Fidesz was eventually suspended from the European Parliament in 2019, for such blatant disregard for the rule of law but to Orban’s luck, EPP stopped short of expelling Fidesz. Such disregard for the rule of law is characterized by Paul Howe as a key feature of a populist, in his article Eroding Norms and Democratic Deconsolidation. Additionally, Orban’s other traits like his almost explicit anti-Semitism and encouragement of military violence against asylum seekers are also telltale signs of a populist. Unfortunately, the cost of the results of Orban’s chance victories were borne by the democratic resiliency of the Hungarian polity.

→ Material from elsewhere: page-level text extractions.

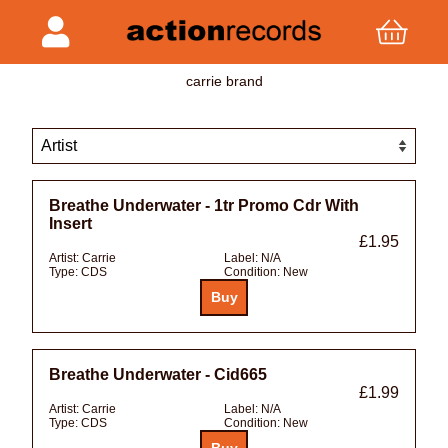
carrie brand
Breathe Underwater - 1tr Promo Cdr With
Insert
£1.95
Artist:
Carrie
Label:
N/A
Type:
CDS
Condition:
New
Breathe Underwater - Cid665
£1.99
Artist:
Carrie
Label:
N/A
Type:
CDS
Condition:
New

Viktor Orban’s rise to power is also part of a global trend of favoring right-wing populists. Liberal Democracy’s Crisis of Confidence by Wike and Fetterolf shows reasons for an affinity for autocrats citing research conducted by Pew Research Center. One key finding was that conservative voters are often less opposed to authoritarian governments and even military rule. Hungary was already built on a foundation of authoritarianism. For example, although Orban truly takes the cake when it comes to media restriction laws in Hungary, restrictions had already been placed on free speech under other leaders before Orban returned to power in 2010 after ending his first term in 2002. For Orban, far-right constituents that were in favor of such laws made for easy pickings whenever elections came around. Orban was lucky that his predecessors had created an increasingly right-wing environment for him and paved the way for his victory in the 2010 elections by means of the leaked tape.
Orban seems to be unstoppable and increasingly dangerous in his accumulation of power. However, in 2015, during the peak of the European migrant crisis, Orban’s government used violence against and locked up countless asylum seekers despite being mandated by the EU to take in more. This and other acts of defiance against EU laws resulted in Orban receiving a barrage of criticism from the international community. The resulting stripping of Fidesz’s voting powers in the European Parliament serves as a glimmer of hope for the fast-fading democratic norms in Hungary. This punitive measure is proof that the EU is capable of reining Orban in. Hungary relies heavily on EU funding and recently even accepted a hefty penalty for mismanaged EU funding. The EU has also previously made attempts to tie Hungary’s funding to the upholding of democratic principles. Although such measures may be drastic and increase clash between Orban and the EU, taking such actions may be the only way to stop Orban’s authoritarianism. A lack of term limits, increasingly nationalist citizens and a populist autocrat is a recipe for disaster. Regimes like Orban’s need to be suppressed before they accumulate too much power. If the EU acts swiftly and threatens the restriction of the funding that Orban so heavily relies on, odds are, Orban will think twice before taking his next step towards dictatorship. Unfortunately, with his new powers to rule by decree, the EU may be too late to prevent a full-blown dictatorship by the “bully of Budapest”, who is unabashedly hungry for power.
 Charlemagne The Orban way The Economist; London Vol. 435, Iss. 9188, (Apr 4, 2020): 29.
 C. Toth, Full text of Viktor Orbán’s speech at Băile Tuşnad (Tusnádfürdő) of 26 July 2014 The Budapest Beacon (Jul 29, 2014)
 F. Schlagwein, New school curriculum raises eyebrows in Orban’s Hungary, Deutsche Welle, (March 31, 2020).
 M. Dunai, T. Heritage, Hungary accepts big penalty for mismanaging EU funds, Reuters, (November 12, 2019).